Application of Kohlrausch's law - Calculation of molar conductivities of weak electrolytes at infinite dilution.

$\begin{array}{rl}& \mathrm{\Lambda }=K\times \frac{1000}{M}=\frac{7.8\times {10}^{-5}\times 100}{0.02}=3.9\\ & \alpha =\frac{{\mathrm{\Lambda }}_m}{{\mathrm{\Lambda }}_m^o}=\frac{3.9}{390.5}=0.01\\ & K_{\alpha }=\frac{c{\alpha }^2}{1-\alpha }=\frac{0.02\times (0.01{)}^2}{1}=2\times {10}^{-6}\end{array}$

Hence, the answer is the option (3).

EXAMPLE.6

6. The incorrect equation is:

1) (correct)${\left({\mathrm{\Lambda }}_m^{\circ }\right)}_{NaBr}-{\left({\mathrm{\Lambda }}_m^{\circ }\right)}_{NaI}={\left({\mathrm{\Lambda }}_m^{\circ }\right)}_{KBr}-{\left({\mathrm{\Lambda }}_m^{\circ }\right)}_{NaBr}$

2)${\left({\mathrm{\Lambda }}_m^{\circ }\right)}_{\mathrm{NaBr}}-{\left({\mathrm{\Lambda }}_m^{\circ }\right)}_{\mathrm{NaCl}}={\left({\mathrm{\Lambda }}_m^{\circ }\right)}_{\mathrm{KBr}}-{\left({\mathrm{\Lambda }}_m^{\circ }\right)}_{\mathrm{KCl}}$

3)${\left({\mathrm{\Lambda }}_m^{\circ }\right)}_{KCl}-{\left({\mathrm{\Lambda }}_m^{\circ }\right)}_{NaCl}={\left({\mathrm{\Lambda }}_m^{\circ }\right)}_{KBr}-{\left({\mathrm{\Lambda }}_m^{\circ }\right)}_{NaBr}$

4)${\left({\mathrm{\Lambda }}_m^{\circ }\right)}_{{\mathrm{H}}_2\mathrm{O}}={\left({\mathrm{\Lambda }}_m^{\circ }\right)}_{\mathrm{HCl}}+{\left({\mathrm{\Lambda }}_m^{\circ }\right)}_{\mathrm{NaOH}}-{\left({\mathrm{\Lambda }}_m^{\circ }\right)}_{\mathrm{NaCl}}$

Solution

Kohlrausch's law follows here

$\begin{array}{rl}& {\left({\mathrm{\Lambda }}_{\mathrm{m}}^0\right)}_{\mathrm{NaBr}}-{\left({\mathrm{\Lambda }}_{\mathrm{m}}^0\right)}_{\mathrm{NaI}}={\left({\mathrm{\Lambda }}_{\mathrm{m}}^0\right)}_{\mathrm{KBr}}-{\left({\mathrm{\Lambda }}_{\mathrm{m}}^0\right)}_{\mathrm{NaBr}}\\ & {\left({\mathrm{\Lambda }}_{\mathrm{m}}^0\right)}_{\mathrm{Na}}+{\left({\mathrm{\Lambda }}_{\mathrm{m}}^0\right)}_{\mathrm{Br}}-{\left({\mathrm{\Lambda }}_{\mathrm{m}}^0\right)}_{\mathrm{Na}}-{\left({\mathrm{\Lambda }}_{\mathrm{m}}^0\right)}_{\mathrm{I}}={\left({\mathrm{\Lambda }}_{\mathrm{m}}^0\right)}_{\mathrm{K}}+{\left({\mathrm{\Lambda }}_{\mathrm{m}}^0\right)}_{\mathrm{Br}}-{\left({\mathrm{\Lambda }}_{\mathrm{m}}^0\right)}_{\mathrm{Na}}+{\left({\mathrm{\Lambda }}_{\mathrm{m}}^0\right)}_{\mathrm{Br}}\end{array}$

Both sides are not equal.

Hence, the answer is the option(1).

Summary

Kohlrausch’s Law provided a fundamental understanding of ionic mobility and conductivity.
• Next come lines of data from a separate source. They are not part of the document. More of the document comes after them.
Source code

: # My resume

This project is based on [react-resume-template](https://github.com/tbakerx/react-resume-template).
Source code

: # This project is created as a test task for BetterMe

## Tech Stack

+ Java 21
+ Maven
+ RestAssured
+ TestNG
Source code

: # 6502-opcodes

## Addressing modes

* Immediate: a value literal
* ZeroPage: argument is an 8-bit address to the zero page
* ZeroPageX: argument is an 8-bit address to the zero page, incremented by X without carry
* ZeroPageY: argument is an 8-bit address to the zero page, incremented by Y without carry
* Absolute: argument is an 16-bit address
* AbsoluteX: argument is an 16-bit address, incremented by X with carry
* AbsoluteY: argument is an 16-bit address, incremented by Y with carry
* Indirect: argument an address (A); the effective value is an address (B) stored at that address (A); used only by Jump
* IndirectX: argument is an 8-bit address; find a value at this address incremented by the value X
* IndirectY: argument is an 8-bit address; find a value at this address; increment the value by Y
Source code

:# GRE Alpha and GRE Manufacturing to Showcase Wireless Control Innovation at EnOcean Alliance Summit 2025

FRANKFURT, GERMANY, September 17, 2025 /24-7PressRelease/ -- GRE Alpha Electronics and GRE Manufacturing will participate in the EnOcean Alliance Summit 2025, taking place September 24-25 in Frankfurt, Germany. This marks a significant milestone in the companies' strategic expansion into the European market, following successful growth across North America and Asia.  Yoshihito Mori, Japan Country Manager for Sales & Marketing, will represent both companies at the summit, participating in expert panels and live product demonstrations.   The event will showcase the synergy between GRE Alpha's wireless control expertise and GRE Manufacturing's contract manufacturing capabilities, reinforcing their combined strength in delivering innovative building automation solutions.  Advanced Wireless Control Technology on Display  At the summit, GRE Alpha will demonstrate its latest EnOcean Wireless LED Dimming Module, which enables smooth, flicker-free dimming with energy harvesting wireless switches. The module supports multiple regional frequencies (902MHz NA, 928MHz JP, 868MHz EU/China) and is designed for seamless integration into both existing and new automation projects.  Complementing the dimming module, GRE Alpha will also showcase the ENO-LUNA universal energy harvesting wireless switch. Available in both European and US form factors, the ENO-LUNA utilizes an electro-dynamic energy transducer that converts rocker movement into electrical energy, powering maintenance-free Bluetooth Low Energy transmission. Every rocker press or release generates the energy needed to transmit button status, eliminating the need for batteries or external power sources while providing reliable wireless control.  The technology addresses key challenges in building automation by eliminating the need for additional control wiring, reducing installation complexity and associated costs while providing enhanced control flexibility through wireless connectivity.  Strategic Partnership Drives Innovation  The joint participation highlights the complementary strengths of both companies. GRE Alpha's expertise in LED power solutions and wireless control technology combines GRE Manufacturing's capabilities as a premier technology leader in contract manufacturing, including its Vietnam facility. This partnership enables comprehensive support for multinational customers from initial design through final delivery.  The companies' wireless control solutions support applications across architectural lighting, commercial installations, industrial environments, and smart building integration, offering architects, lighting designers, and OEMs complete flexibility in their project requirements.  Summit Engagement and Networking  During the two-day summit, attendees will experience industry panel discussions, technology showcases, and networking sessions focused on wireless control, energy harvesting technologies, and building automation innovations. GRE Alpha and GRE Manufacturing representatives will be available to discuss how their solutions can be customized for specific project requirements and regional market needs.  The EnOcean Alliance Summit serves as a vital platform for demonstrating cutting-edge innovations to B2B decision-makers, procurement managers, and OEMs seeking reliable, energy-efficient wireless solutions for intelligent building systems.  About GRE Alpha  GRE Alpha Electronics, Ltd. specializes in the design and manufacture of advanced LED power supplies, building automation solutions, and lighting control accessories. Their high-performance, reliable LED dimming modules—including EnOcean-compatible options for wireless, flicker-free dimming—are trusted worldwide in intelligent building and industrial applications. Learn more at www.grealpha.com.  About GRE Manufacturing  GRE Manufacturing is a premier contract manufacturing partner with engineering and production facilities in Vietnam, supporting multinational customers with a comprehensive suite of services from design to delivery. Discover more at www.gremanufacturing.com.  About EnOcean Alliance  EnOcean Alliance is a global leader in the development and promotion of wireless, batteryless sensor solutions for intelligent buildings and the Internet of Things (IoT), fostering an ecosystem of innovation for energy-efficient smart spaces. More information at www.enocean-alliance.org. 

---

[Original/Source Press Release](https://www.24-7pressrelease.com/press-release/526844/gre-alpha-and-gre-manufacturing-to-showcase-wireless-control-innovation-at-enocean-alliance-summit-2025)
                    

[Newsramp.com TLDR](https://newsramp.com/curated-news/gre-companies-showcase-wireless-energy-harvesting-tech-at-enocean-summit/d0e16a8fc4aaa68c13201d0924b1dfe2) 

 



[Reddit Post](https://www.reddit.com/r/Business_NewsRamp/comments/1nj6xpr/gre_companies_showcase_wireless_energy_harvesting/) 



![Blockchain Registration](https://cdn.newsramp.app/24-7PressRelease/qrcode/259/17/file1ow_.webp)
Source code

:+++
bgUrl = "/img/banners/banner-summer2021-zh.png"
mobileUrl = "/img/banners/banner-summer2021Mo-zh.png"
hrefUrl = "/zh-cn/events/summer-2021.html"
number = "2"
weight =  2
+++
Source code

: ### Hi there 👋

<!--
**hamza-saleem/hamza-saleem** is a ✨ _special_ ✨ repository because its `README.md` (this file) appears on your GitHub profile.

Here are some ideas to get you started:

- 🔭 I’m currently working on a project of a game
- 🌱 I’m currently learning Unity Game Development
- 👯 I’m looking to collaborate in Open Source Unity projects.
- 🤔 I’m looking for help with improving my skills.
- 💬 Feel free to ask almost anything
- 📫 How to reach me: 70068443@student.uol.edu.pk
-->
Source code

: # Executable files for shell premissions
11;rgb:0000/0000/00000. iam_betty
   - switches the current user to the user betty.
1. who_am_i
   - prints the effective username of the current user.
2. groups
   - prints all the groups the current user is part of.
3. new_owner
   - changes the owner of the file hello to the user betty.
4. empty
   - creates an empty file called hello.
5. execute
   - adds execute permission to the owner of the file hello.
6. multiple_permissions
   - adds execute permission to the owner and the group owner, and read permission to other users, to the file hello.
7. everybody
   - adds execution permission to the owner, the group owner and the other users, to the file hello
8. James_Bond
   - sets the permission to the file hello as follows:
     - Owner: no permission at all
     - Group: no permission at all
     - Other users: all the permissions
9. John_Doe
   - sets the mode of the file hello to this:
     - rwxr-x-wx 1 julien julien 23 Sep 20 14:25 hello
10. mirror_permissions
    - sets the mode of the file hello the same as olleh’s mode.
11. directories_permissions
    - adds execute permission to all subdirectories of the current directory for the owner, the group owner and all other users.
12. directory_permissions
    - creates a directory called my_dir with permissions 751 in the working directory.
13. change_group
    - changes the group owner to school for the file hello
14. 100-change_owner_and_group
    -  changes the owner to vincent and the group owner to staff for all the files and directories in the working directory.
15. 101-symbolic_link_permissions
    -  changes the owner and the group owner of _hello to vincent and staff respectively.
Kohlrausch’s Law allows for the calculation of the individual mobilities of ions in an electrolyte solution. By measuring the conductivity of the solution, one can determine the mobility of each ion, which is crucial for understanding how ions move in various conditions.